### Exercise requirements
Reproduce the forum thread "Popping with flat quills" below word for word, in its entirety.

### Text section
# Popping with flat quills....



## Nell (Aug 26, 2010)

K, I guess today Ziggy's had a bad day ... the only time he didn't seem thoroughly cranky was when he found my marketing book and began anointing to it. He didn't want to sleep inside my jacket at all of course. Right now he refuses to stay put, wants nothing to do with being touched, huffs at absolutely everything and jumps out of my hands whenever possible. Any and all noises tick him off, from typing to breathing. 

One thing I noticed was, when I tried touching him, he didn't raise his quills but huffed in short intervals at me. He wasn't afraid of me, just wanted me to fudge off... I couldn't even put a finger on him without him hopping about like mad. 

Should I just leave the radio or some kind of noice source on to get him used to noise? What should I do when he huffs? I usually just get away but -_- part of me is just tempted to touch him more the more he huffs . 

...Well, it seems he's staying put now that I'm not making contact, he's lying ontop of my book by my feet. Geez.

### Provided records
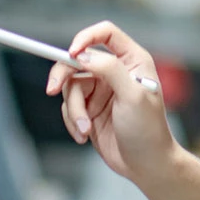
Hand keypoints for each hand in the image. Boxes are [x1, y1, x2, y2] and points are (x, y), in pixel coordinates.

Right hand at [45, 21, 175, 181]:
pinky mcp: (89, 109)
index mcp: (132, 60)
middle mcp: (115, 71)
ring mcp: (101, 91)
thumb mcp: (132, 95)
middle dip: (63, 75)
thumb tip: (83, 55)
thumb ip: (109, 69)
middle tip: (51, 89)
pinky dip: (72, 122)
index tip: (72, 54)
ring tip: (85, 129)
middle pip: (78, 59)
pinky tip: (84, 136)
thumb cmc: (148, 130)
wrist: (146, 166)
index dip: (85, 38)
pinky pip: (68, 107)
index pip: (105, 33)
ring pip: (70, 87)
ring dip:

### The completed task
# Popping with flat quills....



## Nell (Aug 26, 2010)

K, I guess today Ziggy's had a bad day ... the only time he didn't seem thoroughly cranky was when he found my marketing book and began anointing to it. He didn't want to sleep inside my jacket at all of course. Right now he refuses to stay put, wants nothing to do with being touched, huffs at absolutely everything and jumps out of my hands whenever possible. Any and all noises tick him off, from typing to breathing. 

One thing I noticed was, when I tried touching him, he didn't raise his quills but huffed in short intervals at me. He wasn't afraid of me, just wanted me to fudge off... I couldn't even put a finger on him without him hopping about like mad. 

Should I just leave the radio or some kind of noice source on to get him used to noise? What should I do when he huffs? I usually just get away but -_- part of me is just tempted to touch him more the more he huffs . 

...Well, it seems he's staying put now that I'm not making contact, he's lying ontop of my book by my feet. Geez.